Nama Kahar Muzakkar memang patut disebut sebagai pahlawan bangsa untuk meraih kemerdekaan, kegigihan dan keberaniannya membuat ia dikagumi di kalangan tentara Indonesia.
Walaupun pada akhirnya, Kahar Muzakkar lebih memilih berontak terhadap negara karena ada unsur kekecewaan. Ia menjadi bagian dari Darul Islam/Tentara Islam Indonesia (DI/TII). Kahar Muzakkar juga dikenal mempunyai pengetahuan mumpuni tentang Islam.
Seperti buku yang ditulis Johan Prasetya, "Pahlawan-Pahlawan Bangsa yang Terlupakan", nama lengkap Kahar Muzakkar adalah Abdul Kahar Muzakkar, ia dilahirkan di Desa Lanipa dekat Palopo, Distrik Ponrang, Kabupaten Luwu, di pantai barat laut Teluk Bone. Ayahnya bernama Malinrang yang merupakan keturunan bangsawan yang terpandang dan cukup kaya.
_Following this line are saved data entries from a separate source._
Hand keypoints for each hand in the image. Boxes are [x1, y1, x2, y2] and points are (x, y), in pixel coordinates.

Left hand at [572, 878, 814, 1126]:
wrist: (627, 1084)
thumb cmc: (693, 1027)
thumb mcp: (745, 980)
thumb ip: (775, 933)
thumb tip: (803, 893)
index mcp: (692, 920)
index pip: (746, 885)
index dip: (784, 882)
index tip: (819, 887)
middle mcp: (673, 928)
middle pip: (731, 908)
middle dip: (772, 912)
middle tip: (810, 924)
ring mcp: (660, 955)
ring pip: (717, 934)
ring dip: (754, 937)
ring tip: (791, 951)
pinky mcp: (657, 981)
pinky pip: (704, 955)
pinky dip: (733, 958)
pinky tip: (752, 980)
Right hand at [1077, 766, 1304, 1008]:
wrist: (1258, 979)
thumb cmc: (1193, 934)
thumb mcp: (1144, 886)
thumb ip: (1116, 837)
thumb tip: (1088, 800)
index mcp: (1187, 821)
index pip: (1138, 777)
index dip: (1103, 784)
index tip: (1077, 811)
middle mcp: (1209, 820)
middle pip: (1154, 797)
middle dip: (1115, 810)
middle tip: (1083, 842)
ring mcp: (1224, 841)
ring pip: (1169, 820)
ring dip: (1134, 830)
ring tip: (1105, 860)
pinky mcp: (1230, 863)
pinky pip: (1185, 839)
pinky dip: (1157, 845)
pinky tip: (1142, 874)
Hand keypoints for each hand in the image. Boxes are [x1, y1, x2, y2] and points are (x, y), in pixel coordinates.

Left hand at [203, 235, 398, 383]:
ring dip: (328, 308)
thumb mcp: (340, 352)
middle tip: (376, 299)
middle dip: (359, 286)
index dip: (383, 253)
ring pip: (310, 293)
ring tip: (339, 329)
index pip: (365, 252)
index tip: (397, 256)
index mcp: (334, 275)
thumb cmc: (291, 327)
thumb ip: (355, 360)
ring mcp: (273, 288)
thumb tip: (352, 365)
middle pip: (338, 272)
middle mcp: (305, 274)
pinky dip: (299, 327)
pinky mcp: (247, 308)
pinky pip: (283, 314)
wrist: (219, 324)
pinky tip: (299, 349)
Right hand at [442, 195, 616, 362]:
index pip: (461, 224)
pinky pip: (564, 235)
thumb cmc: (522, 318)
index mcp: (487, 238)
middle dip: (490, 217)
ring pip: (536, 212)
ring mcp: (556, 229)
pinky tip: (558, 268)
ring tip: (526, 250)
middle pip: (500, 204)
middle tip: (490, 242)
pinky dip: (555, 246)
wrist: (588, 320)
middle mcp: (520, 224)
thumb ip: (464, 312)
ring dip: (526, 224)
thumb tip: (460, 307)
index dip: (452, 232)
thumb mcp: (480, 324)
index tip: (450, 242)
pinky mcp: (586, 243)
Masa pendidikan formal Kahar Muzakkar hanya bisa tamat pada sekolah rakyat di Lanipa, walau sempat melanjutkan pendidikan di pulau Jawa dengan masuk sekolah Muallimin yang dikelola Muhammadiyah. Namun studinya itu hanya berjalan tiga tahun (1938-1941), dan akhirnya terputus karena terpikat dengan perempuan Solo yang kemudian ia nikahi.
Sekembalinya Kahar Muzakkar ke tanah lahirnya di Lanipa, membuat keluarga besarnya gempar karena membawa istri orang Jawa. Semasa di kampung halaman, Kahar aktif di organisasi kepanduan yang berafiliasi dengan Muhammadiyah, yaitu Hizbul Wathan.
Ketika Jepang memasuki Indonesia, Kahar Muzakkar terpikat dengan janji Jepang untuk untuk membebaskan Indonesia dari Belanda. Kahar Muzakkar bertemu dengan pimpinan pasukan Jepang, hingga akhirnya ia bekerja sebagai Nippon Dohopo di Makassar.
Sementara pasca proklamasi, Kahar Muzakkar mendirikan Gerakan Pemuda Indonesia Sulawesi (GEPIS) yang berubah nama menjadi Angkatan Pemuda Indonesia Sulawesi (APIS), bagian dari Angkatan Pemuda Indonesia (API).
Dalam suatu kesempatan, Kahar Muzakkar bersama API ikut terlibat dalam rapat besar Ikada di Jakarta, pada 19 September 1945. Kahar bersenjatakan sebilah golok membela Soekarno dan Hatta dari kepungan tentara Jepang.
Seiring dengan perkembangannya, APIS meleburkan diri dalam usaha perlawanan fisik menentang kembalinya penjajah dengan nama Kebaktian Rakyat Indonesia (KRIS). Adapun daerah operasinya mencakup Karawang, Tangerang, Subang, serta beberapa daerah di Jawa Tengah dan Jawa Timur.
Karier Kahar Muzakkar mulai semakin cerah ketika ditugaskan menjadi komandan Persiapan Tentara Republik Indonesia (TRI) di Sulawesi. Tidak lama kemudian, mulai timbul masalah dan ia pun tersingkir oleh perwira-perwira yang memiliki pendidikan formal dan kemampuan teknis militer yang memadai.
Akhirnya Kahar Muzakkar pun hanya diposisikan menjadi orang kedua dalam brigade, sementara Letkol J.F Warouw dan Letkol Lembong diangkat menjadi pemimpin brigade. Akan tetapi, Kahar sangat menolak pengakuan itu yang akhirnya melepaskan jabatannya sebagai wakil komandan Brigade XVI.
Selanjutnya, Kahar Muzakkar pun sempat menjadi pemimpin Komandan Grup Seberang, akan tetapi tidak lama kemudian dihapuskan dan Kahar pun menjadi perwira tanpa jabatan. Setelah Kahar merasa bahwa semua pengorbanannya tidak mendapatkan balasan yang sesuai, ia pun memutuskan untuk memilih jalannya sendiri.
Pada 7 Agustus 1953, Kahar Muzakkar membentuk brigadenya sendiri dan secara resmi menggabungkan kekuatan dengan Kartosoewirjo. Kahar bersama para pengikut fanatiknya menjadi bagian dari Darul Islam/Tentara Islam Indonesia (DI/TII).
Pemberontakan pun mulai digencarkan pada dekade 1950-an yang melibatkan sekitar 15.000 pengikut. Kahar sempat menyulitkan aparat keamanan RI, seiring berjalannya waktu kekuatannya pun makin melemah. Tetapi, Kahar pun tidak mau menyerah dan tetap bertahan di hutan belantara.